* _Task directions_
Could you print the listing below word for word, from the line containing "pose: elev=49.6 azim=243.9" through the end of the listing, leaving out the pictures?

* _Material for this exercise_
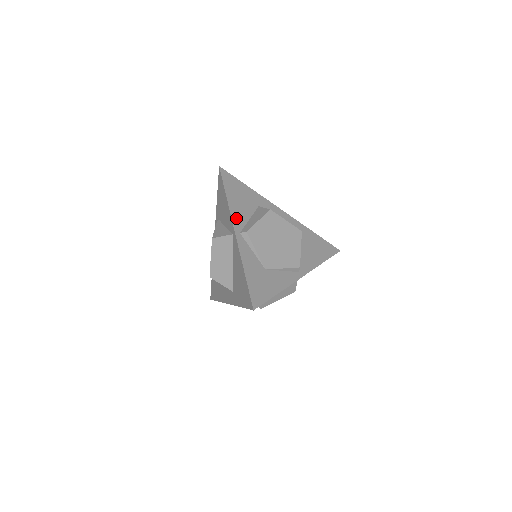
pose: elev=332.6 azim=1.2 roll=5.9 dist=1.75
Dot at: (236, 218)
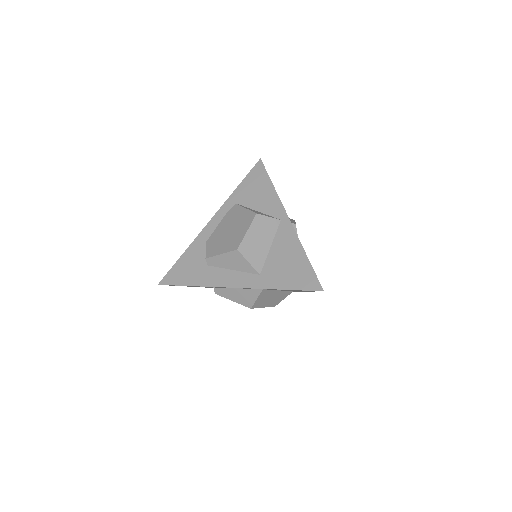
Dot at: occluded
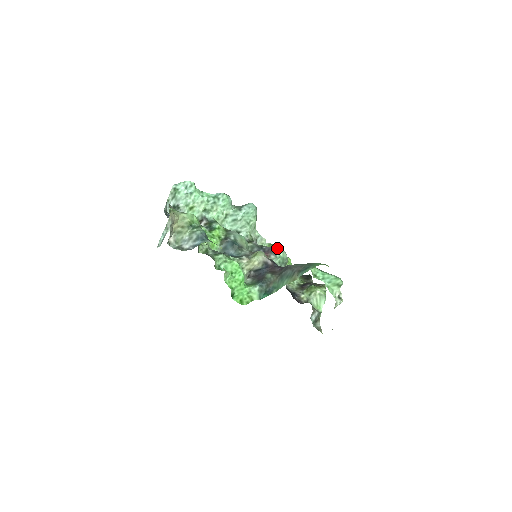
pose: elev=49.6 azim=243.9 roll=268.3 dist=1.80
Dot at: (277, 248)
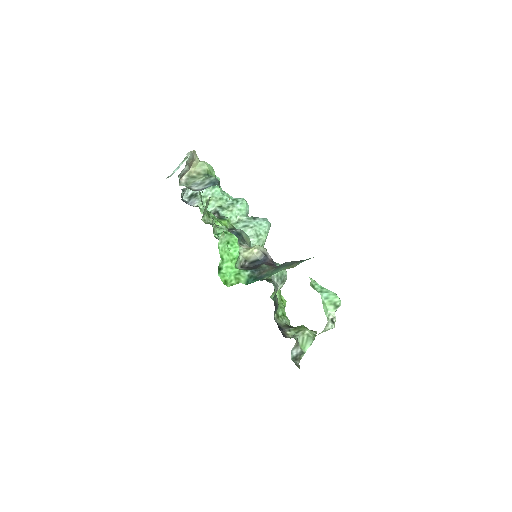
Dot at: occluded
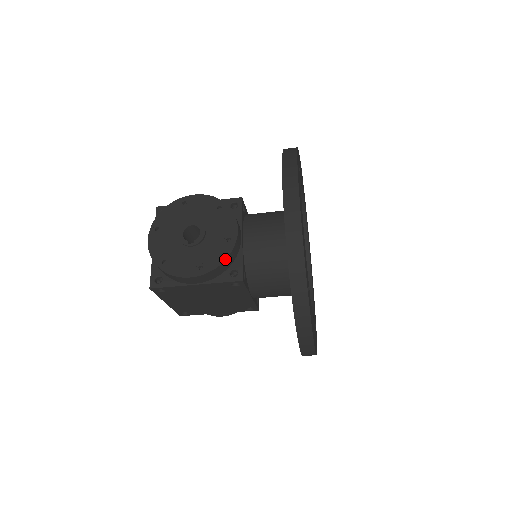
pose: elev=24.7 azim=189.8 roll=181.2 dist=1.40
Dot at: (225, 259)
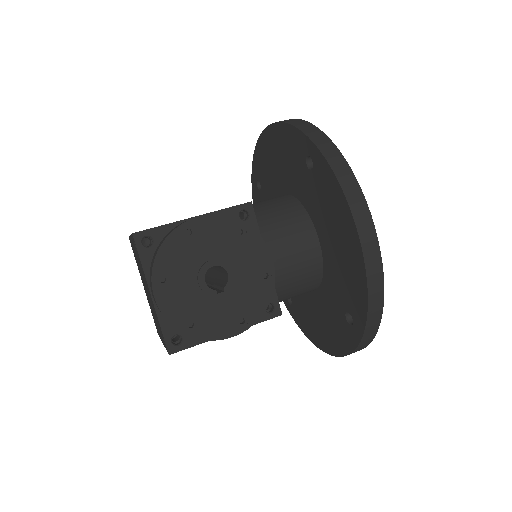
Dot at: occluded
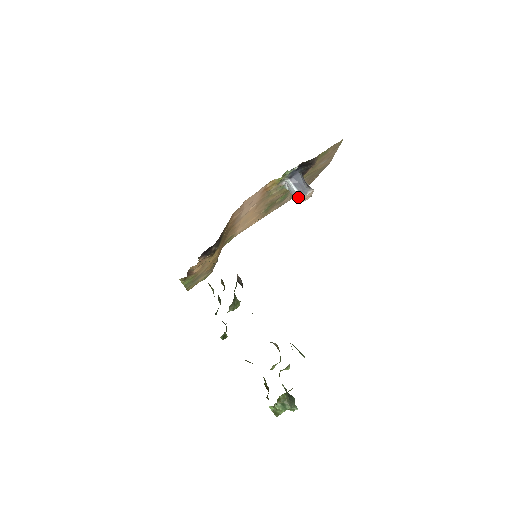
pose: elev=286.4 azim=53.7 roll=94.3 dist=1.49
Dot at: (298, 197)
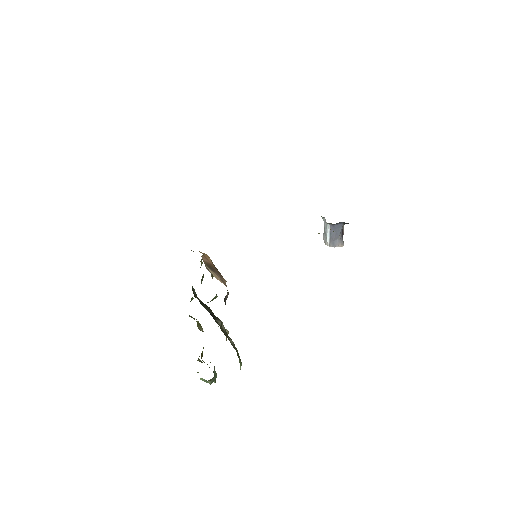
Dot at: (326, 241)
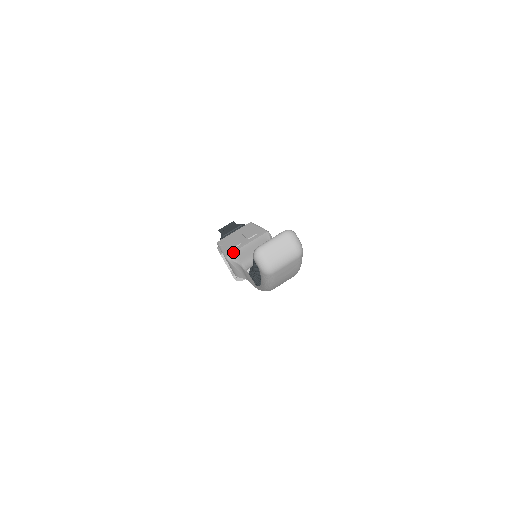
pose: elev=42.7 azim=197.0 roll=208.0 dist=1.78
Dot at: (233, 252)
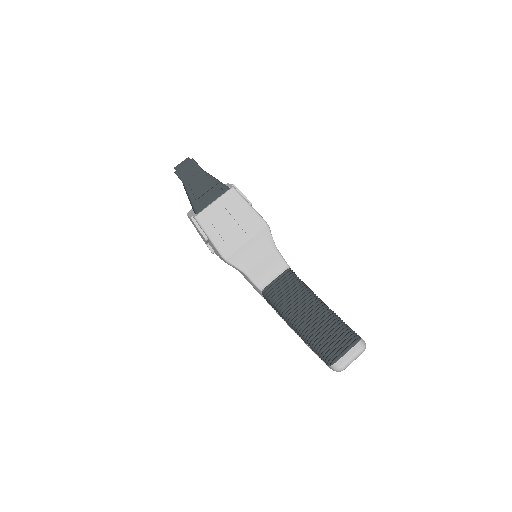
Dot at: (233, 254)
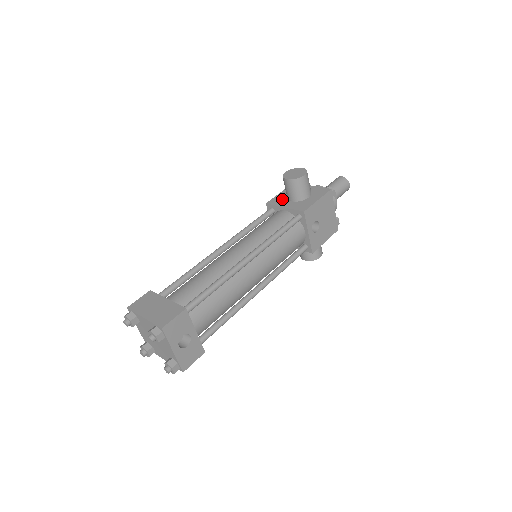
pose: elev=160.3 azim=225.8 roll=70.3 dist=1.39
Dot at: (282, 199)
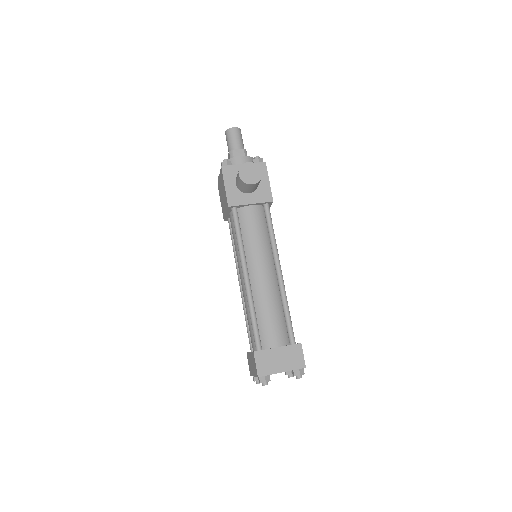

* _Reply_
pose: elev=49.6 azim=243.9 roll=268.3 dist=1.80
Dot at: (277, 248)
Dot at: occluded
pose: elev=24.7 azim=189.8 roll=181.2 dist=1.40
Dot at: (225, 259)
Dot at: occluded
pose: elev=286.4 azim=53.7 roll=94.3 dist=1.49
Dot at: (298, 197)
Dot at: (326, 241)
pose: elev=42.7 azim=197.0 roll=208.0 dist=1.78
Dot at: (233, 252)
Dot at: (233, 254)
pose: elev=160.3 azim=225.8 roll=70.3 dist=1.39
Dot at: (282, 199)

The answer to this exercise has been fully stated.